You can choose to ignore the robots.txt (it won’t even download it) in the paid (licensed) version of the software by selecting ‘Configuration > robots.txt > Ignore robots.txt’.
You can also view URLs blocked by robots.txt under the ‘Response Codes’ tab and ‘Blocked by Robots.txt’ filter. This will also show the matched robots.txt line of the disallow against each blocked URL.
Finally, there is also a custom robots.txt configuration, which allows you to download, edit and test a site’s robots.txt under ‘Configuration > robots.txt’ in the ‘Custom Robots’ section. Please read our user guide about using the Screaming Frog SEO Spider as a robots.txt tester.
A few things to remember with robots.txt –
- The SEO Spider only follows one set of user agent directives as per robots.txt protocol. Hence, priority is the Screaming Frog SEO Spider UA if you have any. If not, the SEO Spider will follow commands for the Googlebot UA, or lastly the ‘ALL’ or global directives.

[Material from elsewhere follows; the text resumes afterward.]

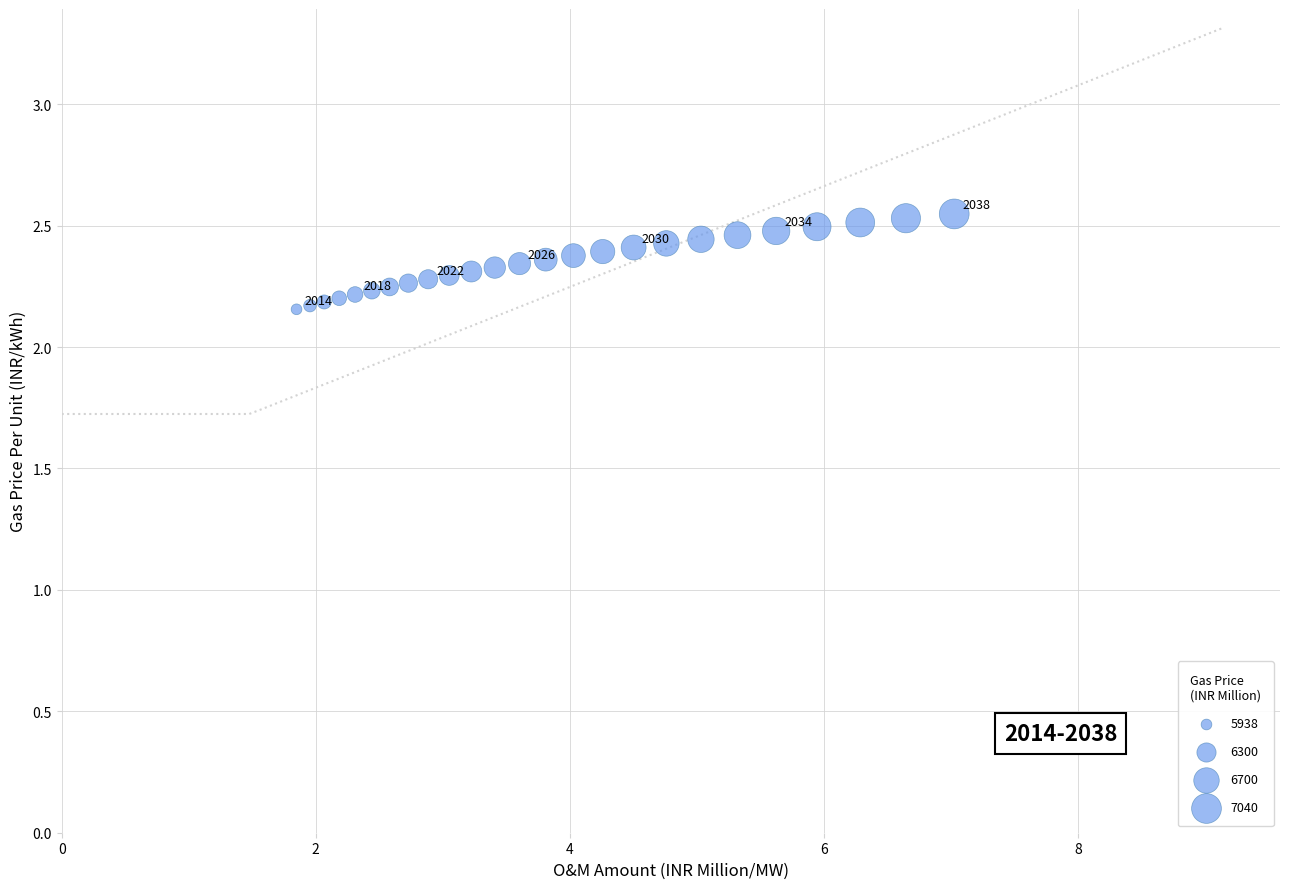

What is the range of Y values (max minus min)?

0.4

- To reiterate the above, if you specify directives for the Screaming Frog SEO Spider, or Googlebot then the ALL (or ‘global’) bot commands will be ignored. If you want the global directives to be obeyed, then you will have to include those lines under the specific UA section for the SEO Spider or Googlebot.
- If you have conflicting directives (i.e an allow and disallow to the same file path) then a matching allow directive beats a matching disallow if it contains equal or more characters in the command.
- If the robots user agent is left blank, the SEO Spider will only obey the rules for * if present.